Seyfi Teoman'ın 2. filmi olan BBÇ'yi izlemekten kendimi mahrum bırakmadığım için mutluluk duyuyorum. Çeşitli sitelerde bir sürü yorum okudum filme dair: Filme bayılanlar bir tarafta , hiçbişiy anlamayanlar bir tarafa toplanmıştı sanki.. Ve filmi izlemeye karar verdim.. film sonunda suratımda bir gülümseme, içimde son zamanlarda içime sinen derin bir o kadar da yalın bir filmi izlemenin doygunluğu vardı. yani kısacası ben de artık filme bayılanlar tarafında yer alıyorum..
2 çocukluk arkadaşının ortaklaşa sürdürdüğü bir hayat... derin ancak bir o kadar da şeffaf aşk ve dostluk öyküsü... itiraflar, gerginlikler, sevgi, bağ, çaresizlikle sürüp giden sade ve derin cümlelerle şiir gibi başlayıp şiir gibi biten bir film..

Salı

yok mu planlarınız?

sorarlar genelde... yok mu ileriye dair bir planın diye? hiç bişiy .. yani hiçbir planı olmayanı anlamazlar... ama yok.. tek bir hayalim ve tek bir planım yok... en başta umudumun olması gerekir hayalim olması için umudum yok.. hayalimi hiçleştiren de bu.. ...
gereksiz memleketçilik tutkusu ile sarılmamış ruhum.. sarılmamış bedenim... ben sadece benim.. karşımdakini de insan olduğu için sevmişim... bunu öğretmiş bana sevgilim...
şimdi görüyor gözlerim... öğreten de yapıyor aynı şeyi... çekiyormuş kan bir şekilde .. insan olmasan bile katil olsan bile çekiyormuş kan bir şekilde.. öyle öğrettiler bana...memleketçilik buymuş işte...

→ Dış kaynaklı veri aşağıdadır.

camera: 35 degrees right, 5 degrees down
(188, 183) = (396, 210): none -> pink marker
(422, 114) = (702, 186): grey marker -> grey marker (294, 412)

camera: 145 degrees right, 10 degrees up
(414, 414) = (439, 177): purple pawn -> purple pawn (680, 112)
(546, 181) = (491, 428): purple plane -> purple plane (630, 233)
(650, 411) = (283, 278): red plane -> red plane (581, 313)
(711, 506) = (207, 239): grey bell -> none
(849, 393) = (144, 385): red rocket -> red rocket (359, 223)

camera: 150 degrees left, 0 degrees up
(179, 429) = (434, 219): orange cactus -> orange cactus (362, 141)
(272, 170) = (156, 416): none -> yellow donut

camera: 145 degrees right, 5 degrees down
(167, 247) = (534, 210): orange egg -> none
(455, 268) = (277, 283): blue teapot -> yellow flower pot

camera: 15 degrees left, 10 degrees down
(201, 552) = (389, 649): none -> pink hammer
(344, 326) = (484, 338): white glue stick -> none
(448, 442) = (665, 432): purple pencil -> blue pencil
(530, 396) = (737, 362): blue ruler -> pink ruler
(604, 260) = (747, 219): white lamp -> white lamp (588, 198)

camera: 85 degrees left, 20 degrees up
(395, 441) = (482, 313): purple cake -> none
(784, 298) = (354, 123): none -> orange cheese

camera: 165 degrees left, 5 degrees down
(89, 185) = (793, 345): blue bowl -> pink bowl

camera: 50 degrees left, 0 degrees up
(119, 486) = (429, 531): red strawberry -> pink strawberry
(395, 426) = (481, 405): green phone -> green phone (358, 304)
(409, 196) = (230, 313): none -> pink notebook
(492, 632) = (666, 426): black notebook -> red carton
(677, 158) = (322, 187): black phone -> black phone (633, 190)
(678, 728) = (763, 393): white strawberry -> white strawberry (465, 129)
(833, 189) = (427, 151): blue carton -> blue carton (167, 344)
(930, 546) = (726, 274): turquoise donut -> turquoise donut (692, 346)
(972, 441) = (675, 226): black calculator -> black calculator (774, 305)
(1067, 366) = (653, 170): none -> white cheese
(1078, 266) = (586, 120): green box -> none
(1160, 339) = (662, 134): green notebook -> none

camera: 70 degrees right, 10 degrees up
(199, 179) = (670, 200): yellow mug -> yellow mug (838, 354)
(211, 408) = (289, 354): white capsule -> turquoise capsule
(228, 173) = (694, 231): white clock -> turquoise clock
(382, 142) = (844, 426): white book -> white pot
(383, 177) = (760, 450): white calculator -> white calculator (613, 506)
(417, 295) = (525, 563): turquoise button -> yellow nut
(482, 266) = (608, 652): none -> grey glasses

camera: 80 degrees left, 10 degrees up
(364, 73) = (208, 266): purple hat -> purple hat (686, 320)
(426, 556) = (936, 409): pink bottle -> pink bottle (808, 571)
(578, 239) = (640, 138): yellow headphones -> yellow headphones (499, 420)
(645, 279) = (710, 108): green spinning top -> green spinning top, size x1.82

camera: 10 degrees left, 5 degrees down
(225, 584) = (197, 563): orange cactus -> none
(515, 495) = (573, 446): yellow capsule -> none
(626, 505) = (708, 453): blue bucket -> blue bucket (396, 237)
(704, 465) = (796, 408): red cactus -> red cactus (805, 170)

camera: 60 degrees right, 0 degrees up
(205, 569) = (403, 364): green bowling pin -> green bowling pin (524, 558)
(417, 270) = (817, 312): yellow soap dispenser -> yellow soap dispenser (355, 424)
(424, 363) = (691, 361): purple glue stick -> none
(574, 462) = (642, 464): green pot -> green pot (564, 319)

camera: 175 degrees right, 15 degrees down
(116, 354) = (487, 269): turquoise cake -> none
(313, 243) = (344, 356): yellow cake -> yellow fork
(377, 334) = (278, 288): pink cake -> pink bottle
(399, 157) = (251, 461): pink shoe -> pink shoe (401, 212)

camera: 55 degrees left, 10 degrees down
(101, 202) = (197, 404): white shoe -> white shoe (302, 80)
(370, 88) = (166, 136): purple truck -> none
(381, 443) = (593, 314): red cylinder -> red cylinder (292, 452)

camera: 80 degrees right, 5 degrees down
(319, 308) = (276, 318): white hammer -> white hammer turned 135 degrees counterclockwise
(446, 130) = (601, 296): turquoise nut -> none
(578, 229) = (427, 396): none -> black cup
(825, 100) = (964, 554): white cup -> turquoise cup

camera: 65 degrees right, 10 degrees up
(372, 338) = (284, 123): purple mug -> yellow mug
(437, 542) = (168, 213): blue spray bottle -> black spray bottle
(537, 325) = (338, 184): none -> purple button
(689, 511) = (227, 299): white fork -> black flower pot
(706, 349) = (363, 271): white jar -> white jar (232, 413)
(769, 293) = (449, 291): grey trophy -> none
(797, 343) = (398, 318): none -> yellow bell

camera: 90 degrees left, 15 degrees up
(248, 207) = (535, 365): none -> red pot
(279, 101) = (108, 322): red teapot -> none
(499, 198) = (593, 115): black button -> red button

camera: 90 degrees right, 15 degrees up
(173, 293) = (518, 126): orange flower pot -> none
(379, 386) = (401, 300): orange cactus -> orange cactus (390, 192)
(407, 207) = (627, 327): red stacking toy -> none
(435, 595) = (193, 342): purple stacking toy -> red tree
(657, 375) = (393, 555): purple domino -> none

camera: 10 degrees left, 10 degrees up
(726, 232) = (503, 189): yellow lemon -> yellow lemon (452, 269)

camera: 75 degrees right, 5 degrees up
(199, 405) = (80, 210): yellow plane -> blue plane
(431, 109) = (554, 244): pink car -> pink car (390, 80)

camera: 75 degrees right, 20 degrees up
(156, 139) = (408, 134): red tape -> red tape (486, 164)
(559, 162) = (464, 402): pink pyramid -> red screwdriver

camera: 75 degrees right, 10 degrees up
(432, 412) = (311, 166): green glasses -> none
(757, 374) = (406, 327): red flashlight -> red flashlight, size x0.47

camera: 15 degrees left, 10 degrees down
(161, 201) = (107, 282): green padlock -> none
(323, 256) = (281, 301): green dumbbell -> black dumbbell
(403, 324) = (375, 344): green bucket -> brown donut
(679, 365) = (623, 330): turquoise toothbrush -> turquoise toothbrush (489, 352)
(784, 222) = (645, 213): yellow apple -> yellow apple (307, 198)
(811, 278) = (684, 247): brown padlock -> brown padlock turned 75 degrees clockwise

sinema mezunu olduğum halde hala bir fotoğraf makinemin olmayışına parasızlık gözüyle bakılmadı bugün... dalga geçildi.. sonra da utanmadan kurduğum hayaller soruldu..:) önceleri güldüm.. 'bir hayalim yok' dedim. sonra acıdım ben de onlar gibi... halim öyleydi... ama yine de dalga geçilicek gibi de değildi..

dünyanın bizi götürdüğü yerler yada savurduğu yerler... ya da bizi uzunca hapis ettiği yerler mi demeliyim? bir yer işte .. çıkabilirsiniz belki ama inmeniz mümkün değil daha derine...
iyiki var dediğimiz insanlar gittikçe azalırken ben onu tüm kalbimle kucaklıyorum... kutsal adam iyiki var..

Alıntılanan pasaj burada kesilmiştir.